CEOs Join Cities in the Fight for Immigration Reform
From police chiefs to mayors, city leaders have been increasingly outspoken about the pressing need for federal immigration reform. And with good reason: though regulating immigration is an exclusively federal task, local leaders are the ones who must deal with both the political pressures and practical challenges that stem from our unworkable immigration system. Just last week, an estimated 200 mayors gathered at the U.S. Conference of Mayors took a unified stance on the issue and passed resolutions opposing Arizona’s law and calling for immigration reform.
And yesterday, in perhaps the most high profile effort to date, a group of mayors joined forces with prominent business leaders to announce the “Partnership for a New American Economy,” a coalition formed to make the economic case for immigration reform. New York’s own Mayor Bloomberg announced co-chairs from a diverse collection of cities: Mayor Castro of San Antonio, Mayor Nutter from Philadelphia, Mayor Phil Gordon from Phoenix and Mayor Villaraigosa from Los Angeles. From the business end, co-chairs include CEOs Rupert Murdoch, Robert Iger from Disney Co. and Jim McNerney of Boeing.

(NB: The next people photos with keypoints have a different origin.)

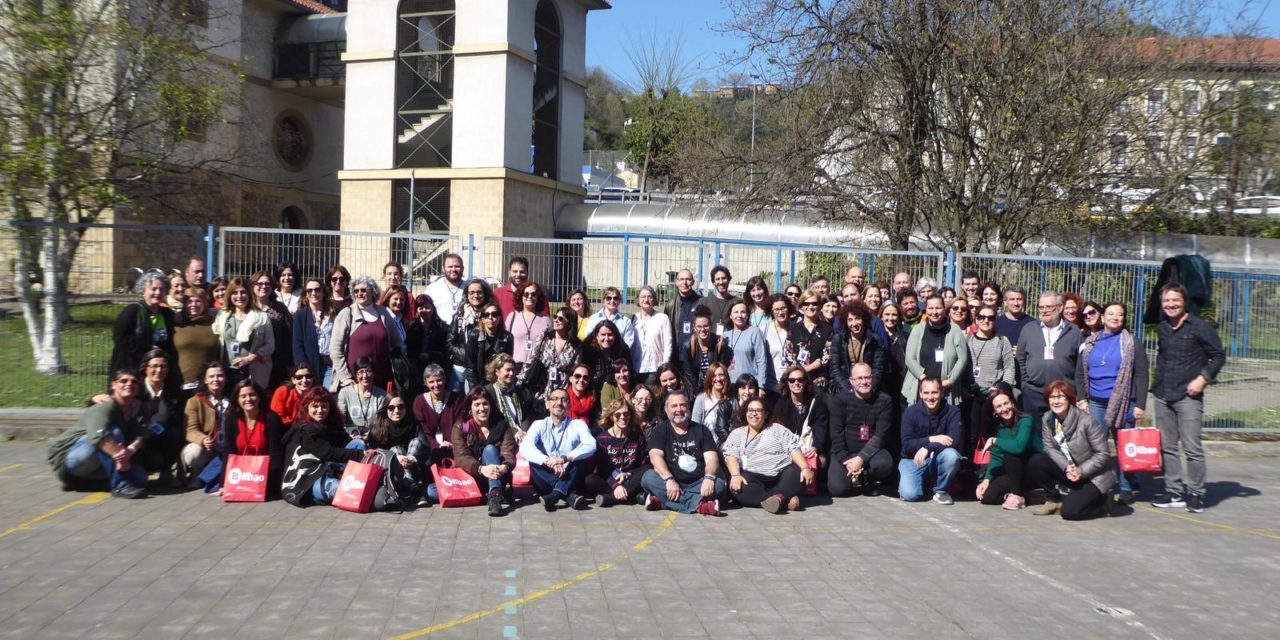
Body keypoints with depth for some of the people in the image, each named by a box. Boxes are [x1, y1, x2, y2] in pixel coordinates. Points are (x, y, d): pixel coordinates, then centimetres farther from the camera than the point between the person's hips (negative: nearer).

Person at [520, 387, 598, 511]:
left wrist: (565, 458, -35)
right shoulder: (539, 425, 3)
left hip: (570, 479, 0)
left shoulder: (578, 424, 2)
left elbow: (591, 445, -19)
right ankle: (569, 495, -34)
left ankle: (555, 494, -37)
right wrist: (548, 461, -35)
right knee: (534, 460, -25)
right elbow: (524, 447, -17)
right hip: (546, 481, 1)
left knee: (583, 456, -24)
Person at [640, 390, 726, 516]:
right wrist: (669, 479, -28)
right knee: (648, 477, -29)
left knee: (719, 485, -26)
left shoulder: (701, 430, 10)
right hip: (671, 484, -1)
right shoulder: (660, 430, 6)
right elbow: (655, 456, -11)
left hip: (697, 485, 1)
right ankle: (698, 505, -36)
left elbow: (711, 458, -2)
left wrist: (709, 478, -24)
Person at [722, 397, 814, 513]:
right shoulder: (737, 434, 16)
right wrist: (736, 475, -21)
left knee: (799, 473, -27)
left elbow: (793, 448, 6)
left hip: (782, 474, 1)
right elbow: (731, 456, 0)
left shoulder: (777, 429, 18)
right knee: (737, 487, -34)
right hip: (753, 477, -1)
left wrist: (805, 468, -13)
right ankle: (785, 501, -40)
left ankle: (779, 497, -47)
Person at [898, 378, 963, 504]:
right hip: (913, 459, 0)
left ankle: (940, 490, -7)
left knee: (952, 455, -34)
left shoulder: (952, 412, -10)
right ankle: (923, 479, 13)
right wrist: (930, 439, -28)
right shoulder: (911, 412, -10)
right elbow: (907, 445, -15)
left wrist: (927, 448, -34)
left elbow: (954, 441, -23)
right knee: (909, 494, -24)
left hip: (939, 458, 1)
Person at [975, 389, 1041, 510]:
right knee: (986, 495, -15)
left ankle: (1017, 495, -18)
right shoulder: (999, 426, 1)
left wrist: (994, 441, -23)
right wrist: (987, 479, -13)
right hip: (1015, 474, 6)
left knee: (1009, 452, -32)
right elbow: (996, 457, 0)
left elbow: (1019, 447, -36)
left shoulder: (1025, 421, -17)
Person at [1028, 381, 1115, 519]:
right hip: (1069, 471, 6)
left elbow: (1103, 454, -17)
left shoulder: (1086, 421, -23)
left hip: (1094, 476, -6)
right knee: (1036, 462, -17)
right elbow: (1050, 448, -5)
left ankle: (1102, 501, 9)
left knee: (1069, 511, -21)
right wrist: (1067, 467, -22)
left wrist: (1081, 471, -24)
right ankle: (1054, 501, 1)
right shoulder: (1047, 419, -6)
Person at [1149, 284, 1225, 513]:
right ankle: (1174, 492, 16)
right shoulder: (1161, 328, 13)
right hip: (1162, 396, 6)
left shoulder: (1199, 327, -4)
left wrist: (1203, 378, -13)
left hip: (1188, 396, -6)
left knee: (1192, 447, -6)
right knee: (1167, 447, 8)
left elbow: (1218, 356, -2)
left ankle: (1195, 494, 5)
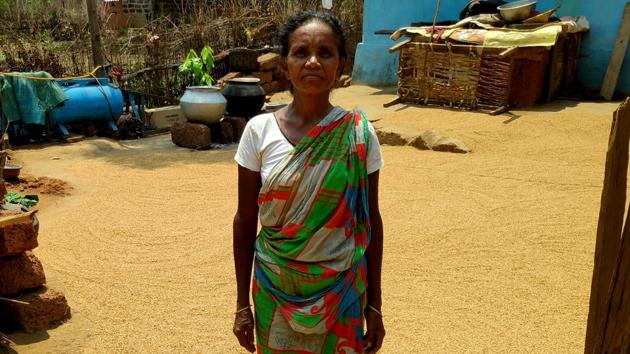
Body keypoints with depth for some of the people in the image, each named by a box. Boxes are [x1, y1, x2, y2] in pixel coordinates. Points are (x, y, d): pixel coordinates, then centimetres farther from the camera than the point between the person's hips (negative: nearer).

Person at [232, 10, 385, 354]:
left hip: (340, 287, 0)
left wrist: (373, 305, 1)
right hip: (275, 286, 0)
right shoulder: (259, 130, -9)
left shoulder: (358, 133, -9)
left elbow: (370, 221, -2)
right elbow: (245, 220, -3)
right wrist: (242, 303, 1)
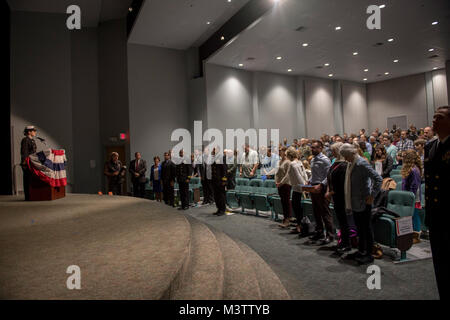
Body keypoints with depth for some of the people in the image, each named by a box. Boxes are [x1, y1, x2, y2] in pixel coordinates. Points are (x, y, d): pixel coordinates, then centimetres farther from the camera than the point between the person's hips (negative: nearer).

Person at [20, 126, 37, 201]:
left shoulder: (32, 140, 16)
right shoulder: (25, 140, -10)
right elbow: (23, 152, -16)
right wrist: (24, 163, -20)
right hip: (26, 163, -8)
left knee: (32, 179, 10)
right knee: (27, 180, -4)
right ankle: (27, 197, 0)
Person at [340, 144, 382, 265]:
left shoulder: (362, 164, -18)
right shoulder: (351, 164, 9)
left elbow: (378, 179, -22)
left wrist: (372, 196, -21)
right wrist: (349, 202, 14)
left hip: (363, 202, -9)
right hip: (355, 202, 9)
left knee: (367, 228, 2)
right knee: (359, 228, 18)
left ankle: (369, 254, 13)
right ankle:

Of the effort, Phoenix Mayor Gordon says: “Delays at the federal level have created tension in our streets and economic hardship for our already budget-challenges cities and communities. Immigration reform that secures our borders and encourages legal migration is absolutely essential to our country’s economic recovery.”
Granted, the economic case for immigration reform isn’t a new argument. Academics, activists and others have long held that reworking our immigration system will both bolster the economic contributions immigrants make to cities and yield sizable benefits for the country as a whole. But it’s significant that in the ever-polarized immigration debate, a powerful group of elected officials and business titans are willing to take a rational look at the facts and advocate for immigration reform.
It’s not surprising that the coalition argues for policies to “attract the world’s best and brightest” and “remain competitive in the 21st century”; these phrases are something of a mantra for business leaders and moderate politicians looking to support immigration reform. The coalition also backs the standard increased border security and employer verification principles. What’s a bit more unexpected is that the Partnership also favors establishing a path to legal status for currently undocumented immigrants. In our current immigration debate, any mention of an earned legalization program seems to elicit the knee-jerk “no amnesty” response. It’s refreshing to hear a group of leaders—including the owner of Fox News, no less—publicly promoting comprehensive immigration reform that includes such a measure. Indeed, San Antonio Mayor Castro says: “We need to hit the reset button to bring the immigration debate out of the realm of political theater and into the arena of public policy.”
In the coming months, the Partnership aims to work with Congress and President Obama to enact federal legislation that will solve the immigration crises plaguing our cities and states. But this announcement comes at a time when even Democratic support for immigration reform is flagging. Rep. Luis Gutierrez (D-IL), a tireless supporter of immigration reform and co-sponsor of the only comprehensive bill in Congress, said that there aren’t enough Democratic votes for the measure to pass the House. Perhaps a vote of confidence from leaders of our nation’s largest cities and corporations is just what our federal legislators need to continue fighting for comprehensive immigration reform.